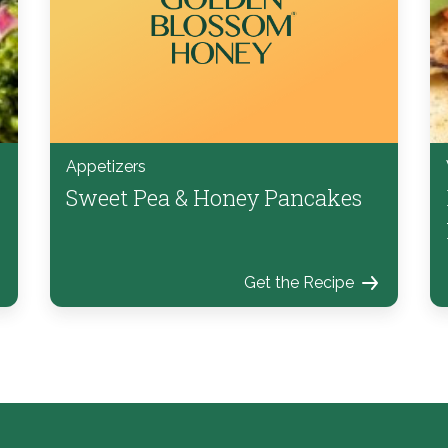
Appetizers
Sweet Pea & Honey Pancakes
Get the Recipe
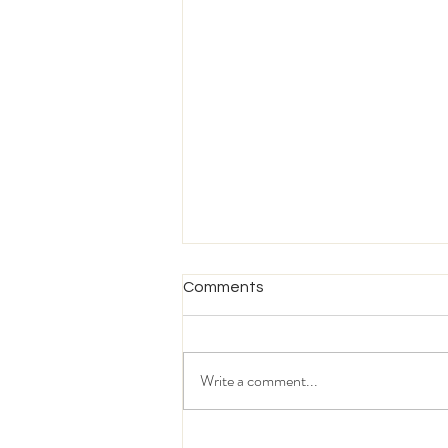
Comments
Write a comment...
What Today's MENA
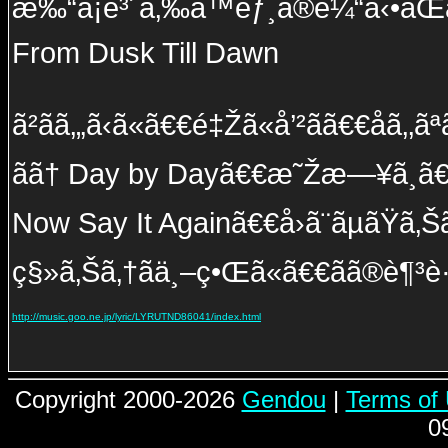
æ‰“ã¡é³´ã‚‰ã™èƒ¸ã®é¼“å‹•ãŒã€€
From Dusk Till Dawn
ã²ãã‚„ã‹ã«ã€€é‡Žã«å’²ãã€€åã‚‚
ãã† Day by Dayã€€æ˜Žæ—¥ã¸ã€€ç¶
Now Say It Againã€€å›ã¨ãµãŸã‚Š
ç§»ã‚Šã‚†ãä¸–ç•Œã«ã€€ãã®è¶³è·¡
http://music.goo.ne.jp/lyric/LYRUTND86041/index.html
Copyright 2000-2026
Gendou
|
Terms of
0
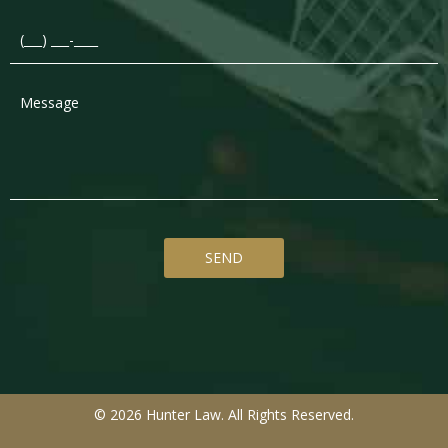
© 2026 Hunter Law. All Rights Reserved.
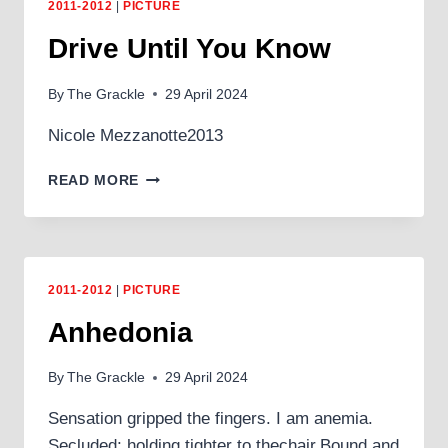
2011-2012
|
PICTURE
Drive Until You Know
By
The Grackle
29 April 2024
Nicole Mezzanotte2013
DRIVE
READ MORE
UNTIL
YOU
KNOW
2011-2012
|
PICTURE
Anhedonia
By
The Grackle
29 April 2024
Sensation gripped the fingers. I am anemia.
Secluded; holding tighter to thechair.Bound and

------------------------------

• Work item
Exactly as written above, print every line of the data but not its pictures.

• Solution to this task
Appetizers
Sweet Pea & Honey Pancakes
Get the Recipe
Comments
Write a comment...
What Today's MENA
æ‰“ã¡é³´ã‚‰ã™èƒ¸ã®é¼“å‹•ãŒã€€
From Dusk Till Dawn
ã²ãã‚„ã‹ã«ã€€é‡Žã«å’²ãã€€åã‚‚
ãã† Day by Dayã€€æ˜Žæ—¥ã¸ã€€ç¶
Now Say It Againã€€å›ã¨ãµãŸã‚Š
ç§»ã‚Šã‚†ãä¸–ç•Œã«ã€€ãã®è¶³è·¡
http://music.goo.ne.jp/lyric/LYRUTND86041/index.html
Copyright 2000-2026
Gendou
|
Terms of
0
© 2026 Hunter Law. All Rights Reserved.
2011-2012
|
PICTURE
Drive Until You Know
By
The Grackle
29 April 2024
Nicole Mezzanotte2013
DRIVE
READ MORE
UNTIL
YOU
KNOW
2011-2012
|
PICTURE
Anhedonia
By
The Grackle
29 April 2024
Sensation gripped the fingers. I am anemia.
Secluded; holding tighter to thechair.Bound and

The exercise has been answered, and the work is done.